Wednesday, March 5, 2008

Hollywood Bowl, Pt. 2: Radiohead Is Not There

Somehow I am at The Hollywood Bowl and Radiohead is about to take the stage. It is a crisp fall night in Los Angeles. How the one-hit wonders of 'Creep' turned themselves into the greatest and most subversive popular rock act in history is something I will never be able to truly comprehend.

When I first heard 'Creep' I was singing along by the second chorus. In an era of spearhead, zebrahead, myriad-other-heads, another band ending in -head seemed destined for the scrap heap of marginalia. Even the heavy chunk of the guitar kicking in right before he says 'I'm a creep' seemed TOO of the moment. This riff was so spot on it threatened itself with cliche. I wouldn't have been surprised if we'd never heard from these fellas again.

And then came 'OK Computer'. Oh, I know they released 'The Bends' before it and 'Fake Plastic Trees' was on the 'Romeo and Juliet' soundtrack, but for me, Radiohead truly came into being the first time I heard 'Paranoid Android'.

Unsettling. Gorgeous. Terrifying.

Listening to Radiohead for me is like being trapped inside a camera on the nose cone of a missile that will one day descend to earth and wreak utter destruction. Before it makes that awful fall it endlessly circles the planet revealing the true nature of existence through sheer observation.

To truly demonstrate the disparate natures juxtaposed within their music, I used to sing 'No Surprises' to my son as a lullaby. He would have been less than one year old so the lyrical content couldn't keep him awake and petrified.

They are (as close as I can tell...)

A heart that's full up like a landfill,
a job that slowly kills you,
bruises that won't heal.
You look so tired-unhappy,
bring down the government,
they don't, they don't speak for us.
I'll take a quiet life,
a handshake of carbon monoxide,

with no alarms and no surprises,
no alarms and no surprises,
no alarms and no surprises,
no alarms and no surprises,
Silent silent.

This is my final fit,
my final bellyache,

with no alarms and no surprises,
no alarms and no surprises,
no alarms and no surprises please.

Such a pretty house
and such a pretty garden.

No alarms and no surprises (get me outta here),
no alarms and no surprises (get me outta here),
no alarms and no surprises, please.

When I started singing it to Cashel, I made up the words as I went because I didn't know them.
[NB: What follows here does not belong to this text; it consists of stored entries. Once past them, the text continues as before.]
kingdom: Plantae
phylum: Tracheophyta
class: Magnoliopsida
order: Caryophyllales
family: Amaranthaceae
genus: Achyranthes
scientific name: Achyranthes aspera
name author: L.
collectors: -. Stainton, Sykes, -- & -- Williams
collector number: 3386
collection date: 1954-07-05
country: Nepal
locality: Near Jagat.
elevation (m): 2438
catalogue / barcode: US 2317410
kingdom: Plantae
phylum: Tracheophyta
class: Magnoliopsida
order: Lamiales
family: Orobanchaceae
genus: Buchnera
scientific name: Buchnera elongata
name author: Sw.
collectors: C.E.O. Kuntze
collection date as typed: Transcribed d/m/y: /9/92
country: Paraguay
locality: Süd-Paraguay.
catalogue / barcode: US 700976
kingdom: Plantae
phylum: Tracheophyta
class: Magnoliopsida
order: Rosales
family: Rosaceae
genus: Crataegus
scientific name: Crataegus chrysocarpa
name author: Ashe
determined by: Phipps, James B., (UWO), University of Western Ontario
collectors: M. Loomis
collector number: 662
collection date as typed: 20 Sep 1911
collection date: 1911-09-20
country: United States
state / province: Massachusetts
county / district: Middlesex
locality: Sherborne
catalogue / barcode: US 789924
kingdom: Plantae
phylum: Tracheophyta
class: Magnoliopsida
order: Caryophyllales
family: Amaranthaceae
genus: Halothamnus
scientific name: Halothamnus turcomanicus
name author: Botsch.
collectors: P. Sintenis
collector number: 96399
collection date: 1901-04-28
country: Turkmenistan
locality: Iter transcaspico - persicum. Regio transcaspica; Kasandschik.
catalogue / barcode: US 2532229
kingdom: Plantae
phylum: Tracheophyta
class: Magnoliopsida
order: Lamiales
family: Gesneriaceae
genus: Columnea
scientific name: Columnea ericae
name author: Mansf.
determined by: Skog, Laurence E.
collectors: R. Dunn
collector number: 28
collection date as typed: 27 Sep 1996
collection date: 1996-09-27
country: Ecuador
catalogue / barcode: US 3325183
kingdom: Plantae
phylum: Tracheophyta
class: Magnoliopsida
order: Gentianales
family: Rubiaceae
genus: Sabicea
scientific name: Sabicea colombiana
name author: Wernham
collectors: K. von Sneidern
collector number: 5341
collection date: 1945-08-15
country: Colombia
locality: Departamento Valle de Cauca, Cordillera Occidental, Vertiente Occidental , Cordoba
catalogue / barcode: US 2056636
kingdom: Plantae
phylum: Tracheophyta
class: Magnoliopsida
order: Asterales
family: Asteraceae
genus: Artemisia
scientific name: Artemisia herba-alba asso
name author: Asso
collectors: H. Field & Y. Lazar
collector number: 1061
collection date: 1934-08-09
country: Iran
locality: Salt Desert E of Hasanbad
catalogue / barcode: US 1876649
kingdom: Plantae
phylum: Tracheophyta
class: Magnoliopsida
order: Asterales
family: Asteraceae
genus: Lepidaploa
Mine were as follows...

This is the final act
I'm going nowhere fast
No alarms and no surprises
No alarms and no surprises

This is the pit of love
Fantastic from up above
But when you're down in it
You're flying
When you're down in it
You're flying low

Now, it doesn't rival 'Rock A Bye Baby' for sheer creepiness, but that is how Radiohead helped my little boy get to sleep.

Radiohead transformed themselves into a juggernaut of iconoclastic melody and bombast. The fact that such a complicated message struck such a widespread core has been a comfort to me. Their artistry articulated something very profound about the new ways in which we related to each other as human beings. Or didn't relate to each other as the case may be.

Again, somehow I am at The Hollywood Bowl and Radiohead is about to take the stage. And no pristine setting can counterbalance the primal force of decay and despair that roars forth from this collective. They obliterated us. Their sound expanded to fill the canyon. It was as if some Terminator had been created far in the future, all technology and records of human brutality and beauty had been fed into a genesis machine, and then the machine had been given old tapes of The Clash and The Beatles. The result? The collected output of Radiohead.

During their encore, they began looping their instruments and combining them with a found radio broadcast. As the layers grew, the sound now included aspects that were NOT actually present. The song morphed into some twisted actualization of humanity...there were sticks being smashed against animal skins and fingers plucking cat guts stretched into strings there were ones and zeros in the air funneled through silicon steel plastic and ozone.

One by one Radiohead left the stage. The music continued without them. It was out of their hands. Radiohead was no longer there.